**Your objective**
After locating the line with "Page size: 1241x1754.", reproduce it and all following lines of the listing below exactly, stopping only at the final line.

= = = =

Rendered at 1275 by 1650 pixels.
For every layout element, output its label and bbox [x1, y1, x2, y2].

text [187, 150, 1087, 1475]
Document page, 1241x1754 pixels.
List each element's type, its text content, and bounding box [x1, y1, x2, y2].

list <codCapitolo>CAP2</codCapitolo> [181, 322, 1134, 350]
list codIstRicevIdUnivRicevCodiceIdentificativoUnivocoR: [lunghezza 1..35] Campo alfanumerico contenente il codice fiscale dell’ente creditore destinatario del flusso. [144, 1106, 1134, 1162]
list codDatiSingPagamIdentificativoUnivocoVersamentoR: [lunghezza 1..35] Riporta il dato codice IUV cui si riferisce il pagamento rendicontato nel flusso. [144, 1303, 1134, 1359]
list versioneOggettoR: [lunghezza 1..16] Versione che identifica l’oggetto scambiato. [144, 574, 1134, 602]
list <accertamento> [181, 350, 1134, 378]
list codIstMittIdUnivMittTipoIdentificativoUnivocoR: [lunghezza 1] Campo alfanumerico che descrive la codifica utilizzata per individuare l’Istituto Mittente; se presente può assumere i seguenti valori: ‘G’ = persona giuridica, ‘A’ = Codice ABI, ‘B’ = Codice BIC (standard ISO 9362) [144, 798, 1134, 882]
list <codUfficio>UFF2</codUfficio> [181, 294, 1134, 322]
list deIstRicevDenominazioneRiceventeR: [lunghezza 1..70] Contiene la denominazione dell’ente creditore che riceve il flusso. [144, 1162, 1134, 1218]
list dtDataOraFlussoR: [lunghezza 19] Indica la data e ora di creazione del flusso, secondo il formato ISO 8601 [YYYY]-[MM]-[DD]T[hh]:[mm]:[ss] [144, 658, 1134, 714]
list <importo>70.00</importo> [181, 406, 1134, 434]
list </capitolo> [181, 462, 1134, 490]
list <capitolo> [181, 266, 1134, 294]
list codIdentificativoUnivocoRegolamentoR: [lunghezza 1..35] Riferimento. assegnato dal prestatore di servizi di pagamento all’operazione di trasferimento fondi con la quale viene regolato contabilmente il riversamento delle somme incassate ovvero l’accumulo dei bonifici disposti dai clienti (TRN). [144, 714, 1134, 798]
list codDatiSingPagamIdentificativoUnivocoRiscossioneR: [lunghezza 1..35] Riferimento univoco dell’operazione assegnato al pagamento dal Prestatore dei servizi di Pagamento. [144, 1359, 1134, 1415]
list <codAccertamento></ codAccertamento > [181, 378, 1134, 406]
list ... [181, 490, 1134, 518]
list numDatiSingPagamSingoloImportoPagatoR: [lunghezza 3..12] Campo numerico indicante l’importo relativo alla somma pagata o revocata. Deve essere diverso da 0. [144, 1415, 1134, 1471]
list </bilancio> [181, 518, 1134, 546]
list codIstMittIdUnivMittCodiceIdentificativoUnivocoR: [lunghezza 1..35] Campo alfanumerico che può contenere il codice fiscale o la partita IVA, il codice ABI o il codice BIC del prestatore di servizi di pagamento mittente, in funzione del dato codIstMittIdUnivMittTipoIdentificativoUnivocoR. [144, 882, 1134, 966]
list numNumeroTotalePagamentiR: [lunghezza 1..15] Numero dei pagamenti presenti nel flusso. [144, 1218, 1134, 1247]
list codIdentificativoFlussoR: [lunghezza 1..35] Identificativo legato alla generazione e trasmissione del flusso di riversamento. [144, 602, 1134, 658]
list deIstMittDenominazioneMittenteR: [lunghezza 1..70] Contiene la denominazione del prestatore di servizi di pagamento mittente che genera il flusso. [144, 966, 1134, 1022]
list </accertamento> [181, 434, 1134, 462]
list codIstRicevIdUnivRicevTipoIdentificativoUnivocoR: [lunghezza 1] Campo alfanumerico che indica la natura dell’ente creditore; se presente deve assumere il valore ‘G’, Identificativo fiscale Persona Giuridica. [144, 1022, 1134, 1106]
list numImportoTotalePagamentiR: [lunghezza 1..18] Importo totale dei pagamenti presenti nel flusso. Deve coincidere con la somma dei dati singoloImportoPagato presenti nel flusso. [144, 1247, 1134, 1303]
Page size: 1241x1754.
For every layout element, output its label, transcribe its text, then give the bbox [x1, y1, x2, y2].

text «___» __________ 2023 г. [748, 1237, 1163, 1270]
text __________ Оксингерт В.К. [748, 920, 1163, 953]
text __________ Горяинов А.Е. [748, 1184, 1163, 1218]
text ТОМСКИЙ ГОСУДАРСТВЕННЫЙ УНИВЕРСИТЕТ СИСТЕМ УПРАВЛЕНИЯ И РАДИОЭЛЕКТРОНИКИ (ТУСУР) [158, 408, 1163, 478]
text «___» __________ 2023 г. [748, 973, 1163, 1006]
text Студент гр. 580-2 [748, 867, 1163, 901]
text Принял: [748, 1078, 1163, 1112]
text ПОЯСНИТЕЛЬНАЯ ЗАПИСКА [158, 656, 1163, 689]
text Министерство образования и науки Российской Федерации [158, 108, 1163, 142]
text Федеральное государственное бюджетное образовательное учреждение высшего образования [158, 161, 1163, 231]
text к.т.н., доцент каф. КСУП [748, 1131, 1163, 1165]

= = = =

**Task output**
Page size: 1241x1754.
For every layout element, output its label, transcribe its text, then give the bbox [x1, y1, x2, y2].

text «___» __________ 2023 г. [748, 1237, 1163, 1270]
text __________ Оксингерт В.К. [748, 920, 1163, 953]
text __________ Горяинов А.Е. [748, 1184, 1163, 1218]
text ТОМСКИЙ ГОСУДАРСТВЕННЫЙ УНИВЕРСИТЕТ СИСТЕМ УПРАВЛЕНИЯ И РАДИОЭЛЕКТРОНИКИ (ТУСУР) [158, 408, 1163, 478]
text «___» __________ 2023 г. [748, 973, 1163, 1006]
text Студент гр. 580-2 [748, 867, 1163, 901]
text Принял: [748, 1078, 1163, 1112]
text ПОЯСНИТЕЛЬНАЯ ЗАПИСКА [158, 656, 1163, 689]
text Министерство образования и науки Российской Федерации [158, 108, 1163, 142]
text Федеральное государственное бюджетное образовательное учреждение высшего образования [158, 161, 1163, 231]
text к.т.н., доцент каф. КСУП [748, 1131, 1163, 1165]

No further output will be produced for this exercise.